Science

Scientists have edited the liver’s genes so that it produces less cholesterol

American scientists have injected into the liver of a living person a serum they developed for gene editing. With this new drug, you can reduce the level of bad cholesterol in the body.

Researchers from the American biotech company Verve Therapeutics injected a gene-editing serum into the liver of a living patient in order to lower cholesterol levels. This is a turning point in the history of gene editing, which could potentially save millions of people from cardiovascular diseases and heart attacks, according to MIT Technology Review.

How the serum works

The new drug was named VERVE-101. Previously, its effectiveness was tested on monkeys, and the results were encouraging. Now the researchers have moved on to human clinical trials — the serum was injected into the patient’s liver from New Zealand.

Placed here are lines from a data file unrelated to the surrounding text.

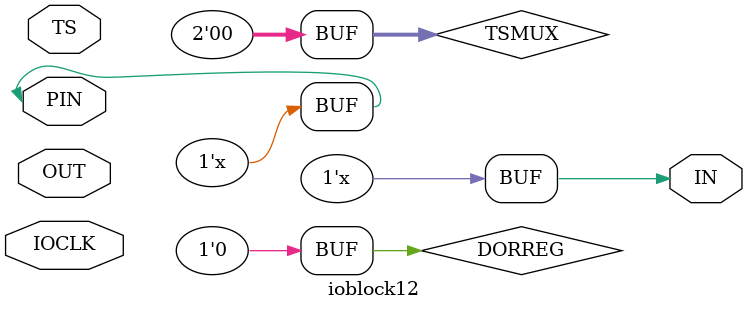
<source format=v>
module ioblock12(
	       inout  PIN,
	       input  TS,
	       input  OUT,
	       output IN,
	       input IOCLK
	       );
   
   reg 		     D;
   reg [2-1:0] 	     TSMUX;
   reg 		     DORREG;

   assign PIN = ( TSMUX == 2'b00 ) ? 1'bz : (( TSMUX == 2'b01 && TS == 1'b1 ) ? OUT : (( TSMUX == 2'b01 && TS == 1'b0 ) ? 1'bz : OUT));
   assign IN  = ( DORREG == 1'b0 ) ? PIN  : D;
   
   initial
     begin
	D=1'b0;
	TSMUX=2'b00;
	DORREG=1'b0;
     end
   
   always @(posedge IOCLK) D=PIN;
   
endmodule       

</source>
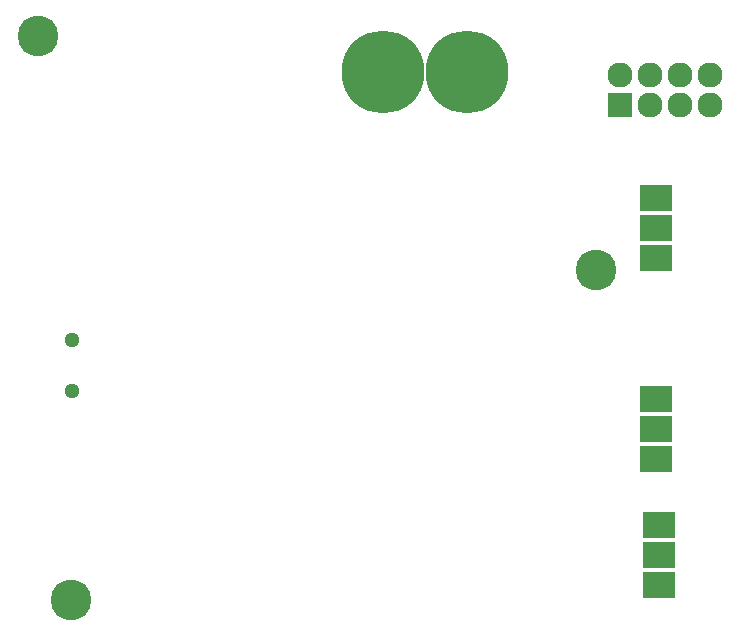
<source format=gbs>
G04 #@! TF.FileFunction,Soldermask,Bot*
%FSLAX46Y46*%
G04 Gerber Fmt 4.6, Leading zero omitted, Abs format (unit mm)*
G04 Created by KiCad (PCBNEW 4.0.6) date 06/24/17 11:55:09*
%MOMM*%
%LPD*%
G01*
G04 APERTURE LIST*
%ADD10C,0.100000*%
%ADD11C,3.448000*%
%ADD12C,1.299160*%
%ADD13R,2.686000X2.178000*%
%ADD14R,2.127200X2.127200*%
%ADD15O,2.127200X2.127200*%
%ADD16C,7.004000*%
G04 APERTURE END LIST*
D10*
D11*
X5842000Y-50546000D03*
X50292000Y-22606000D03*
D12*
X5930900Y-28534360D03*
X5930900Y-32933640D03*
D13*
X55372000Y-21590000D03*
X55372000Y-19050000D03*
X55372000Y-16510000D03*
D14*
X52324000Y-8636000D03*
D15*
X52324000Y-6096000D03*
X54864000Y-8636000D03*
X54864000Y-6096000D03*
X57404000Y-8636000D03*
X57404000Y-6096000D03*
X59944000Y-8636000D03*
X59944000Y-6096000D03*
D16*
X39395400Y-5842000D03*
X32232600Y-5842000D03*
D13*
X55372000Y-38608000D03*
X55372000Y-36068000D03*
X55372000Y-33528000D03*
X55626000Y-49276000D03*
X55626000Y-46736000D03*
X55626000Y-44196000D03*
D11*
X3048000Y-2794000D03*
M02*

</source>
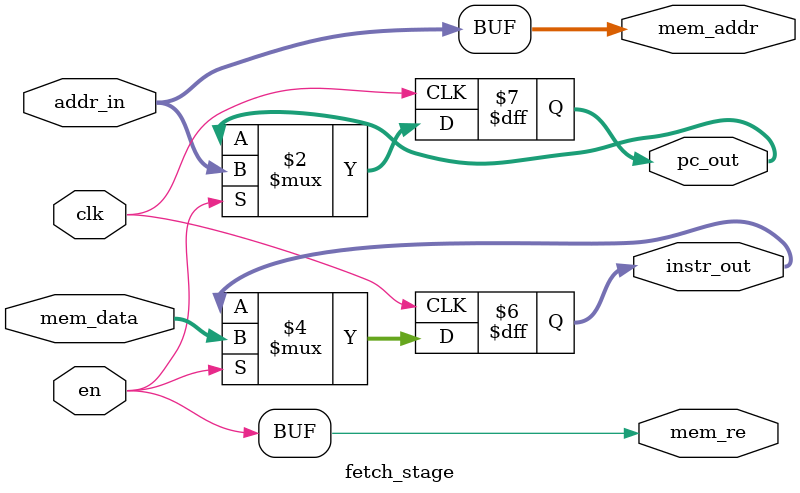
<source format=v>
module fetch_stage (
	input clk,
	input en,

	input [23:0] addr_in,
	output mem_re,
	output [23:0] mem_addr,
	input [15:0] mem_data,
	
	output reg [15:0] instr_out,
	output reg [23:0] pc_out
);

	assign mem_re = en;

	always @(posedge clk) begin
		if(en) begin
			instr_out <= mem_data;
			pc_out <= addr_in;
		end
	end
	
	assign mem_addr = addr_in;

endmodule

</source>
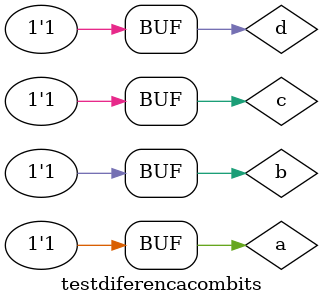
<source format=v>

module meiadiferenca(s, s1, a, b);
input a, b;
output s, s1;
wire s2;
xor XOR1 (s,a,b);
not NOT1 (s2, a);
and AND1 (s1,s2,b);
endmodule//meiasoma
module diferencacompleta(s2, s4, a, b, c);
input a, b, c;
output  s2, s4;
wire s, s1, s3;
meiadiferenca MD1 (s, s1, a, b);
meiadiferenca MD2 (s2, s3, s, c);
or OR1 (s4, s1, s3);
endmodule//somacompleta
// ---------------------
// -- diferenca com 2 bits
// ---------------------

module testdiferencacombits;
 reg   a, b, c, d;
 wire  s, s1, s2, s3;
          // instancia
meiadiferenca MD3(s,s1,b,d);

diferencacompleta SC1(s2, s3, s1, a, c);

initial begin: start
a=0; b=0; c=0; d=0;
end
 
          // parte principal
 initial begin : main
      $display("Marcio Santana Correa 345368");
      $display("Test Diferenca com 2 bits ");
      $display("\n ab - cd = s\n");
 	   $monitor("%b%b - %b%b = %b%b", a, b, c, d, s2, s);
 		#1 a=0; b=0; c=0; d=1;
		#1 a=0; b=0; c=1; d=0;
		#1 a=0; b=0; c=1; d=1;
		#1 a=0; b=1; c=0; d=0;
		#1 a=0; b=1; c=0; d=1;
		#1 a=0; b=1; c=1; d=0;
		#1 a=0; b=1; c=1; d=1;
		#1 a=1; b=0; c=0; d=0;
		#1 a=1; b=0; c=0; d=1;
		#1 a=1; b=0; c=1; d=0;
		#1 a=1; b=0; c=1; d=1;
		#1 a=1; b=1; c=0; d=0;
		#1 a=1; b=1; c=0; d=1;
		#1 a=1; b=1; c=1; d=0;
	   #1 a=1; b=1; c=1; d=1;
		
 end

endmodule // test
</source>
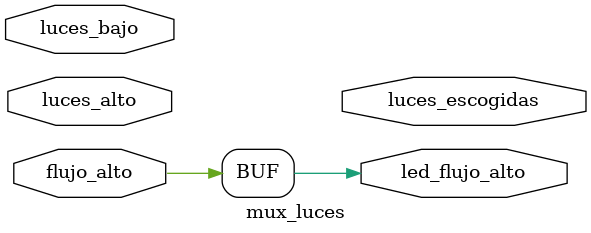
<source format=v>
`timescale 1ns / 1ps


module mux_luces(
    input [5:0] luces_bajo, luces_alto,
    input flujo_alto,
    output [5:0] luces_escogidas,
    output led_flujo_alto
    );
    
    assign led_flujo_alto = flujo_alto;
    
    assign clk_out_selected = flujo_alto ? luces_alto : luces_bajo; 
    
endmodule

</source>
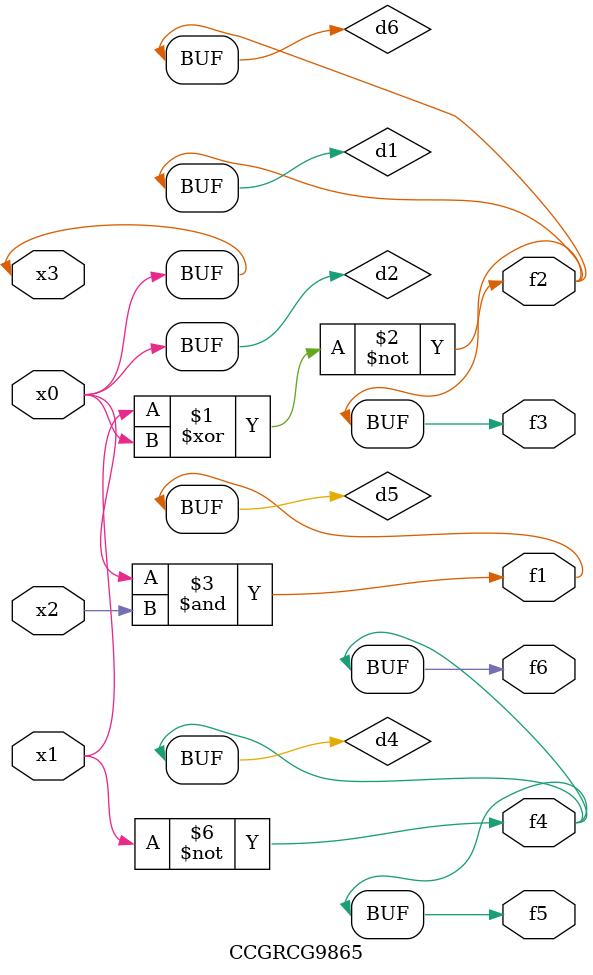
<source format=v>
module CCGRCG9865(
	input x0, x1, x2, x3,
	output f1, f2, f3, f4, f5, f6
);

	wire d1, d2, d3, d4, d5, d6;

	xnor (d1, x1, x3);
	buf (d2, x0, x3);
	nand (d3, x0, x2);
	not (d4, x1);
	nand (d5, d3);
	or (d6, d1);
	assign f1 = d5;
	assign f2 = d6;
	assign f3 = d6;
	assign f4 = d4;
	assign f5 = d4;
	assign f6 = d4;
endmodule

</source>
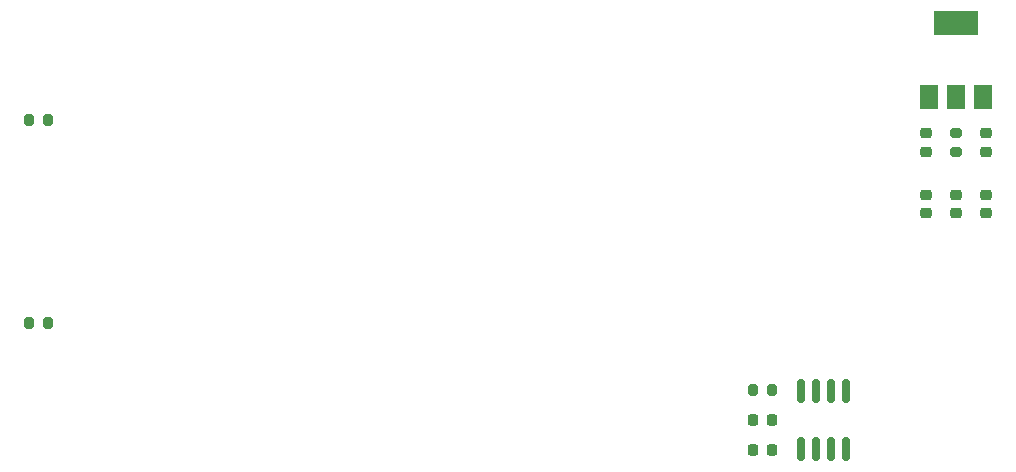
<source format=gtp>
G04 #@! TF.GenerationSoftware,KiCad,Pcbnew,7.0.9*
G04 #@! TF.CreationDate,2023-11-18T03:00:04-05:00*
G04 #@! TF.ProjectId,RLM,524c4d2e-6b69-4636-9164-5f7063625858,rev?*
G04 #@! TF.SameCoordinates,Original*
G04 #@! TF.FileFunction,Paste,Top*
G04 #@! TF.FilePolarity,Positive*
%FSLAX46Y46*%
G04 Gerber Fmt 4.6, Leading zero omitted, Abs format (unit mm)*
G04 Created by KiCad (PCBNEW 7.0.9) date 2023-11-18 03:00:04*
%MOMM*%
%LPD*%
G01*
G04 APERTURE LIST*
G04 Aperture macros list*
%AMRoundRect*
0 Rectangle with rounded corners*
0 $1 Rounding radius*
0 $2 $3 $4 $5 $6 $7 $8 $9 X,Y pos of 4 corners*
0 Add a 4 corners polygon primitive as box body*
4,1,4,$2,$3,$4,$5,$6,$7,$8,$9,$2,$3,0*
0 Add four circle primitives for the rounded corners*
1,1,$1+$1,$2,$3*
1,1,$1+$1,$4,$5*
1,1,$1+$1,$6,$7*
1,1,$1+$1,$8,$9*
0 Add four rect primitives between the rounded corners*
20,1,$1+$1,$2,$3,$4,$5,0*
20,1,$1+$1,$4,$5,$6,$7,0*
20,1,$1+$1,$6,$7,$8,$9,0*
20,1,$1+$1,$8,$9,$2,$3,0*%
G04 Aperture macros list end*
%ADD10RoundRect,0.150000X-0.150000X0.825000X-0.150000X-0.825000X0.150000X-0.825000X0.150000X0.825000X0*%
%ADD11RoundRect,0.225000X0.225000X0.250000X-0.225000X0.250000X-0.225000X-0.250000X0.225000X-0.250000X0*%
%ADD12R,1.500000X2.000000*%
%ADD13R,3.800000X2.000000*%
%ADD14RoundRect,0.200000X0.275000X-0.200000X0.275000X0.200000X-0.275000X0.200000X-0.275000X-0.200000X0*%
%ADD15RoundRect,0.225000X0.250000X-0.225000X0.250000X0.225000X-0.250000X0.225000X-0.250000X-0.225000X0*%
%ADD16RoundRect,0.200000X0.200000X0.275000X-0.200000X0.275000X-0.200000X-0.275000X0.200000X-0.275000X0*%
%ADD17RoundRect,0.218750X0.256250X-0.218750X0.256250X0.218750X-0.256250X0.218750X-0.256250X-0.218750X0*%
G04 APERTURE END LIST*
D10*
X148183600Y-75630000D03*
X146913600Y-75630000D03*
X145643600Y-75630000D03*
X144373600Y-75630000D03*
X144373600Y-80580000D03*
X145643600Y-80580000D03*
X146913600Y-80580000D03*
X148183600Y-80580000D03*
D11*
X141885000Y-80645000D03*
X140335000Y-80645000D03*
D12*
X155180000Y-50775000D03*
X157480000Y-50775000D03*
D13*
X157480000Y-44475000D03*
D12*
X159780000Y-50775000D03*
D14*
X157480000Y-55435000D03*
X157480000Y-53785000D03*
D11*
X141885000Y-78105000D03*
X140335000Y-78105000D03*
D15*
X157480000Y-60605000D03*
X157480000Y-59055000D03*
D16*
X80645000Y-52705000D03*
X78995000Y-52705000D03*
D17*
X160020000Y-55397500D03*
X160020000Y-53822500D03*
D15*
X154940000Y-55385000D03*
X154940000Y-53835000D03*
X154940000Y-60605000D03*
X154940000Y-59055000D03*
D16*
X141935000Y-75565000D03*
X140285000Y-75565000D03*
X80645000Y-69850000D03*
X78995000Y-69850000D03*
D15*
X160020000Y-60605000D03*
X160020000Y-59055000D03*
M02*

</source>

Specialists Verve Therapeutics claim that their development is able to edit genes in such a way that the liver begins to produce less “bad” cholesterol, which in excess amounts leads to blockage of the arteries.

Unlike classical methods of combating high cholesterol, which include strict diets, physical activity and medication, VERVE-101 has a long-lasting effect and works much more effectively.

“VERVE-101 is a first—in—class gene editing drug that we have developed so that with just one DNA editing in the liver, the disease-causing gene can be permanently disabled,” said Sekar Kathiresan, founder of Verve Therapeutics.

Now the company hopes to attract about 40 adult patients with familial heterozygous hypercholesterolemia, a hereditary genetic disease that causes dangerously high cholesterol levels, to the trials. With their help, scientists hope to assess the safety of their drug.